*Problem description*:
Give the data back exactly. Leave out any images.

*Record set*:
--------------------
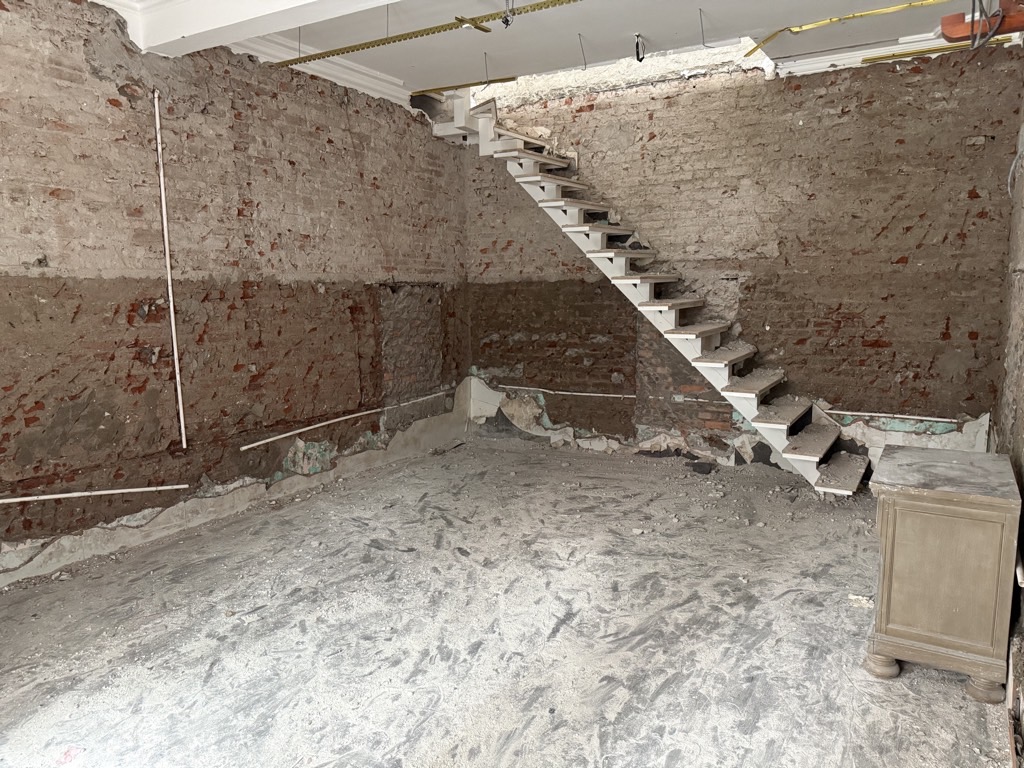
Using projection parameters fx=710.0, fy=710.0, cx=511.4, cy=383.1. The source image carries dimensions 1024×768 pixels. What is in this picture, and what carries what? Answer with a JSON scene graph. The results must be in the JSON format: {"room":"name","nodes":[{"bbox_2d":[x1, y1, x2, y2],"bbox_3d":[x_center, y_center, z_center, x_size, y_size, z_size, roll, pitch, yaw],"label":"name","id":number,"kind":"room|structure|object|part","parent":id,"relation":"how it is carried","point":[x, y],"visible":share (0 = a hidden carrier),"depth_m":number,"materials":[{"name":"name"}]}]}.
{"room":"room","nodes":[
{"label":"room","id":0,"kind":"room"},
{"bbox_2d":[1,1,470,587],"bbox_3d":[-2.076,-0.686,4.360,0.242,3.219,6.548,4,9,30],"label":"left brick wall","id":1,"kind":"structure","parent":0,"point":[314,293],"depth_m":4.35,"materials":[{"name":"brick"}]},
{"bbox_2d":[0,484,192,502],"bbox_3d":[-2.567,0.660,3.508,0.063,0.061,1.880,4,9,30],"label":"conduit pipe","id":2,"kind":"object","parent":1,"relation":"attached to","point":[43,498],"visible":0.99,"depth_m":3.91,"materials":[{"name":"white plastic"}]},
{"bbox_2d":[153,90,187,451],"bbox_3d":[-2.059,-0.647,4.279,0.042,2.035,0.046,4,9,30],"label":"vertical pipe","id":3,"kind":"object","parent":1,"relation":"attached to","point":[162,188],"visible":0.99,"depth_m":4.27,"materials":[{"name":"white plastic"}]},
{"bbox_2d":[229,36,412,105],"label":"crown molding","id":4,"kind":"structure","parent":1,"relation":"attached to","point":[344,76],"depth_m":5.25,"materials":[{"name":"white paint"}]},
{"bbox_2d":[238,389,450,449],"bbox_3d":[-1.214,0.248,5.824,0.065,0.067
--------------------
*Response to this task*:
Using projection parameters fx=710.0, fy=710.0, cx=511.4, cy=383.1. The source image carries dimensions 1024×768 pixels. What is in this picture, and what carries what? Answer with a JSON scene graph. The results must be in the JSON format: {"room":"name","nodes":[{"bbox_2d":[x1, y1, x2, y2],"bbox_3d":[x_center, y_center, z_center, x_size, y_size, z_size, roll, pitch, yaw],"label":"name","id":number,"kind":"room|structure|object|part","parent":id,"relation":"how it is carried","point":[x, y],"visible":share (0 = a hidden carrier),"depth_m":number,"materials":[{"name":"name"}]}]}.
{"room":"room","nodes":[
{"label":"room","id":0,"kind":"room"},
{"bbox_2d":[1,1,470,587],"bbox_3d":[-2.076,-0.686,4.360,0.242,3.219,6.548,4,9,30],"label":"left brick wall","id":1,"kind":"structure","parent":0,"point":[314,293],"depth_m":4.35,"materials":[{"name":"brick"}]},
{"bbox_2d":[0,484,192,502],"bbox_3d":[-2.567,0.660,3.508,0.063,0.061,1.880,4,9,30],"label":"conduit pipe","id":2,"kind":"object","parent":1,"relation":"attached to","point":[43,498],"visible":0.99,"depth_m":3.91,"materials":[{"name":"white plastic"}]},
{"bbox_2d":[153,90,187,451],"bbox_3d":[-2.059,-0.647,4.279,0.042,2.035,0.046,4,9,30],"label":"vertical pipe","id":3,"kind":"object","parent":1,"relation":"attached to","point":[162,188],"visible":0.99,"depth_m":4.27,"materials":[{"name":"white plastic"}]},
{"bbox_2d":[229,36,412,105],"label":"crown molding","id":4,"kind":"structure","parent":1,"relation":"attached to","point":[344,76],"depth_m":5.25,"materials":[{"name":"white paint"}]},
{"bbox_2d":[238,389,450,449],"bbox_3d":[-1.214,0.248,5.824,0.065,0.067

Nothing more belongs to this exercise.